Start of PROVIDED RECORDS
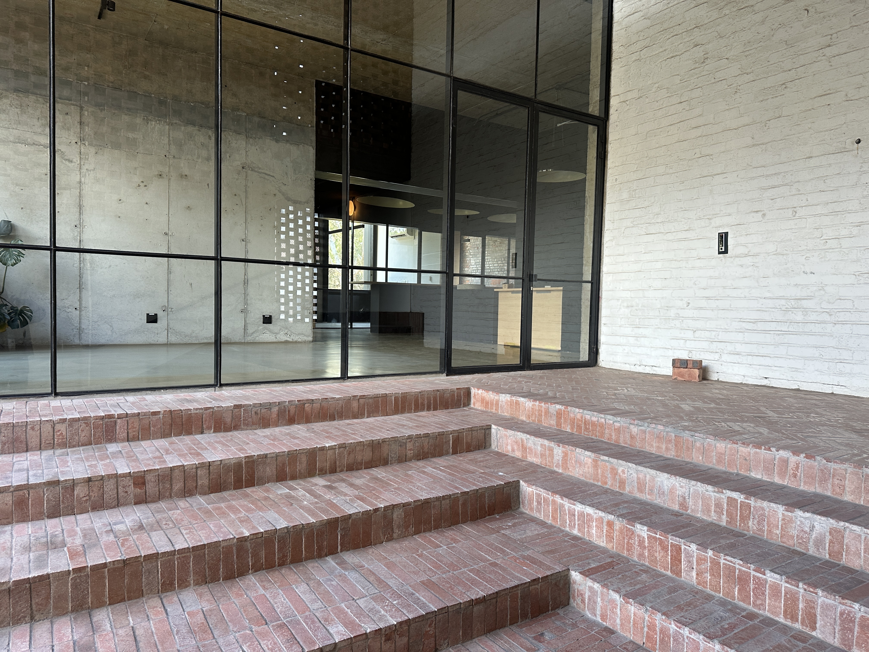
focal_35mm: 24
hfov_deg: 71.6
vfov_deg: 56.8
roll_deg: -1.5
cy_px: 326
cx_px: 434
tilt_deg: -1.7
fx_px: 602
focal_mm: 6.86
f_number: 1.78
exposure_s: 1/121
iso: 125
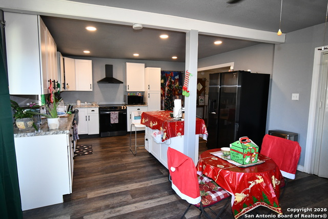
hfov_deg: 81.2
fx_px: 191
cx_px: 164
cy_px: 110
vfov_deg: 59.5
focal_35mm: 21
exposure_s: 1/125
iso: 2000
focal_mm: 14
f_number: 5.6
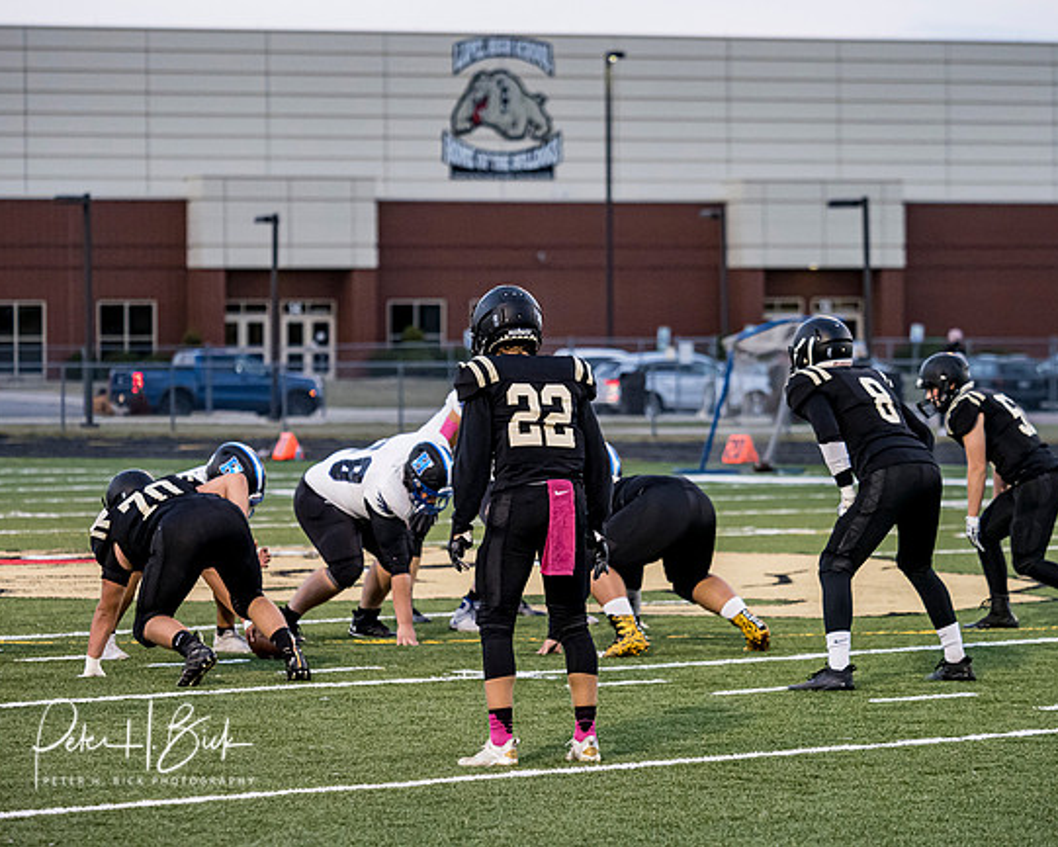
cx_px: 542
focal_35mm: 203
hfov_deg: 9.5
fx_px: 6358
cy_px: 424
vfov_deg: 7.6
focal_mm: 97
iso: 2500
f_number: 2.8
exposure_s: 1/1000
End of PROVIDED RECORDS
[TASK GOAL]
If any entry holds a picture, drop the picture and copy everything else exactly.

[EXERCISE OUTPUT]
focal_35mm: 24
hfov_deg: 71.6
vfov_deg: 56.8
roll_deg: -1.5
cy_px: 326
cx_px: 434
tilt_deg: -1.7
fx_px: 602
focal_mm: 6.86
f_number: 1.78
exposure_s: 1/121
iso: 125
hfov_deg: 81.2
fx_px: 191
cx_px: 164
cy_px: 110
vfov_deg: 59.5
focal_35mm: 21
exposure_s: 1/125
iso: 2000
focal_mm: 14
f_number: 5.6
cx_px: 542
focal_35mm: 203
hfov_deg: 9.5
fx_px: 6358
cy_px: 424
vfov_deg: 7.6
focal_mm: 97
iso: 2500
f_number: 2.8
exposure_s: 1/1000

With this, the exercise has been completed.